The plan is to develop this building into a commercial venture of some sort, accommodation or retail outlet.


This stands behind 97 Westgate and was originally entirely separated from No 99 by the passageway. By 1548 it was owned by John Sandford in common with 93-107 Westgate. The building was originally a two story Tudor timber framed barn. By 1743 William Cowcher was making pins in 99 Westgate. Around the turn of the 18thC the building was remodelled to accommodate pin making workers. The Tudor roof was removed and an extra brick built storey added on. The walls on the lower floors had already been “infilled” with bricks.
From 1900-1933 the annexe formed part of the undertakers premises which occupied No 99 Westgate Street and was probably where the coffins were made.

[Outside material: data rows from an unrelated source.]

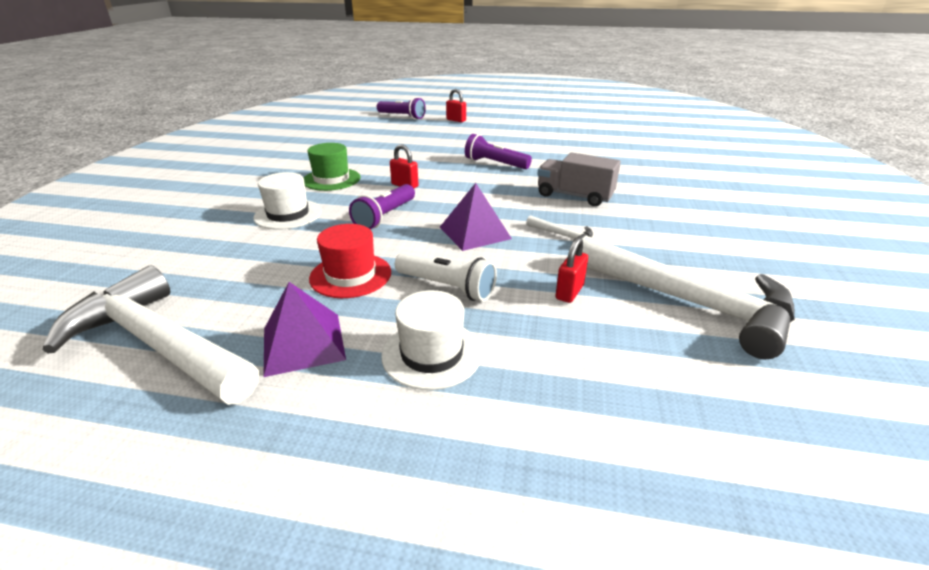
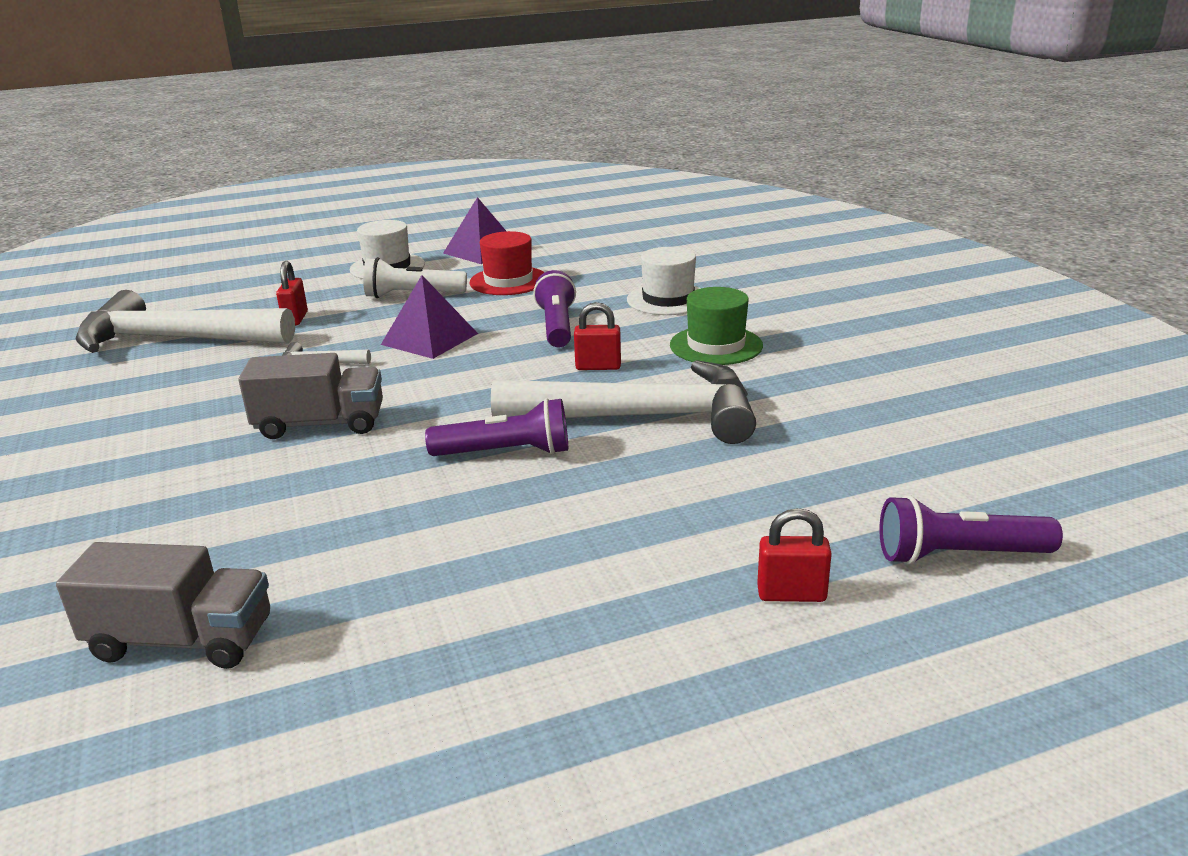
camera: 150 degrees right, 5 degrees down
white hammer [43,266,259,405] -> white hammer moved to [491,360,756,444]
none -> grey truck [56,542,270,669]

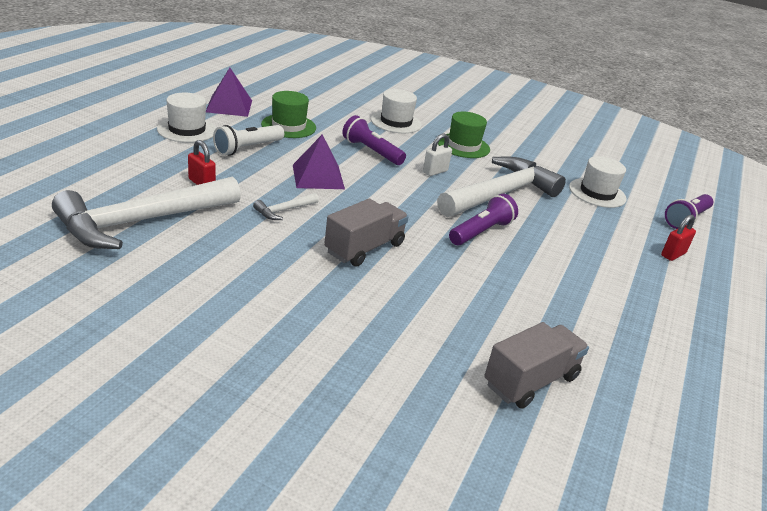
camera: 50 degrees left, 5 degrees up
red hat [469,231,545,295] -> green hat [261,91,316,138]
red padlock [574,302,621,370] -> white padlock [423,134,452,176]
none -> white hat [569,156,627,208]

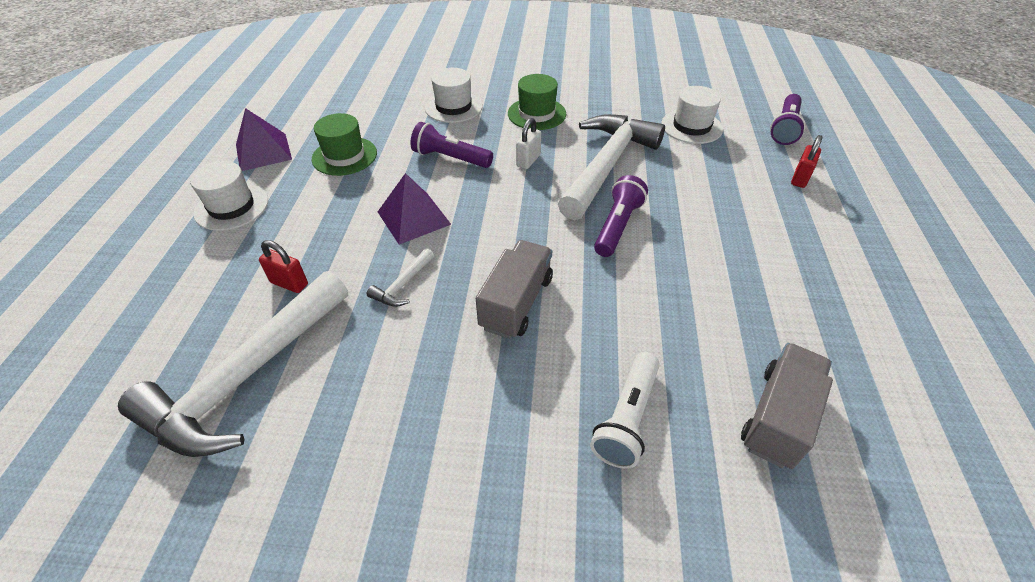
camera: 15 degrees left, 15 degrees up
white flashlight [213,125,284,156] -> white flashlight moved to [590,352,660,469]

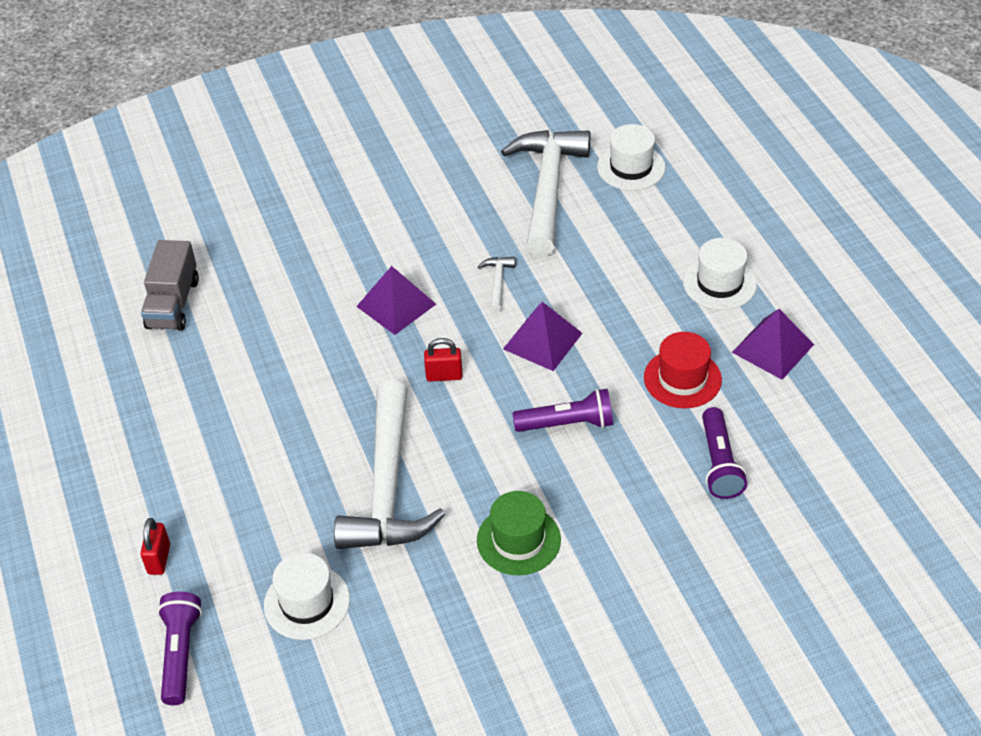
camera: 155 degrees right, 0 degrees up
red padlock [259,240,308,293] -> red padlock moved to [424,338,462,382]
green hat [311,113,377,176] -> red hat [644,332,722,408]
white hat [425,68,483,123] -> white hat moved to [597,124,666,190]
grey truck [476,240,553,339] -> purple pyramid [356,266,436,335]
white padlock [516,118,541,169] -> none
white flashlight [590,352,660,469] -> none
purple flashlight [594,175,648,257] -> purple flashlight moved to [702,407,747,499]

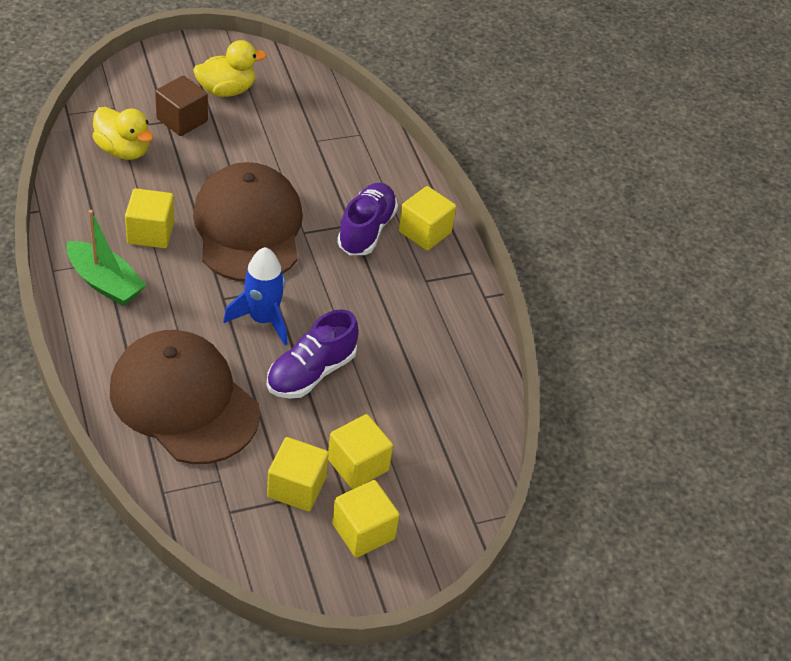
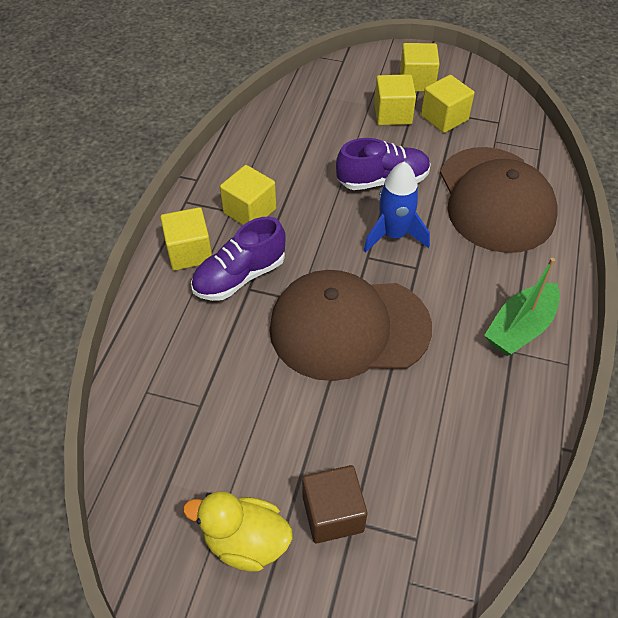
camera: 140 degrees left, 5 degrees up
green boat [67,210,146,306] -> green boat turned 120 degrees counterclockwise [484,258,560,356]
yellow duck [93,107,153,160] -> none
yellow cube [125,188,175,248] -> yellow cube moved to [220,165,276,225]
brown cap [193,162,303,282] -> brown cap turned 60 degrees clockwise [269,270,432,381]

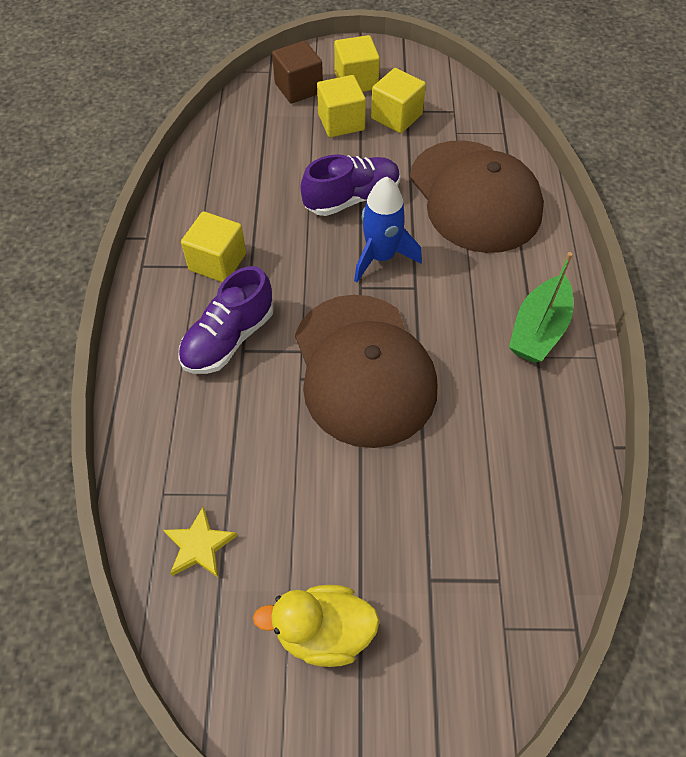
camera: 15 degrees left, 5 degrees up
yellow cube [160,207,212,270] -> none
brown cap [269,270,432,381] -> brown cap turned 90 degrees counterclockwise [295,295,437,448]
brown cube [302,465,367,543] -> brown cube moved to [272,41,323,103]
none -> yellow star [163,506,237,577]

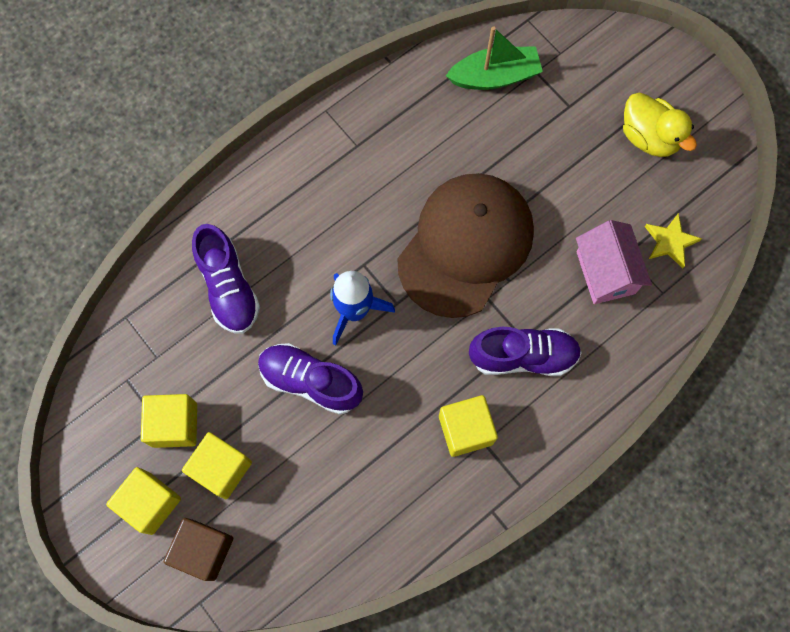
camera: 130 degrees left, 15 degrees up
brown cap [410,140,544,253] -> purple shoe [192,224,260,334]
green boat [509,252,573,363] -> green boat moved to [446,26,543,90]
none -> pink house [576,220,652,304]

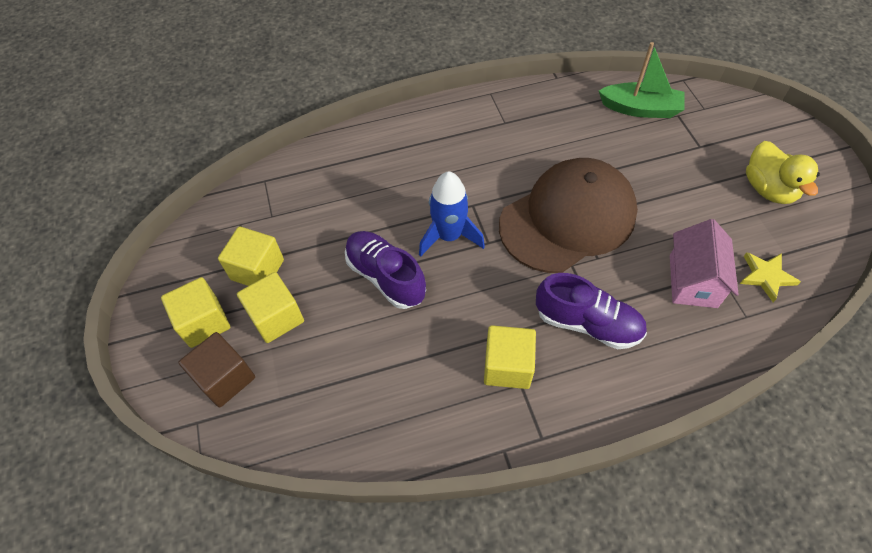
camera: 25 degrees right, 15 degrees down
purple shoe [192,224,260,334] -> none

This building is shown on an estate map of 1780 and is brick built with a very fine oak roof. From 1825 the premises were owned by Robert Lovesey, a timber merchant and wheelwright. From the mid 19thC until 1963 it was used as a slaughter house by butchers with shops in Westgate Street. A beam with pulleys was fitted high in the roof for the handling of carcases and can still be seen.
The Museum acquired No 2 Quay Street in 1969 and restored it. It now houses a horse driven cider mill (one of the last surviving in the Wets Country) and press.


Land was bought by the Council in the 1960’s to join Westgate and Quay Street. The dairy (now the Café) was opened in 1983, the Ironmongers Shop (which was converted to a sweet shop in recent years) in 1985 together with workshops for the carpenter and wheelwrights.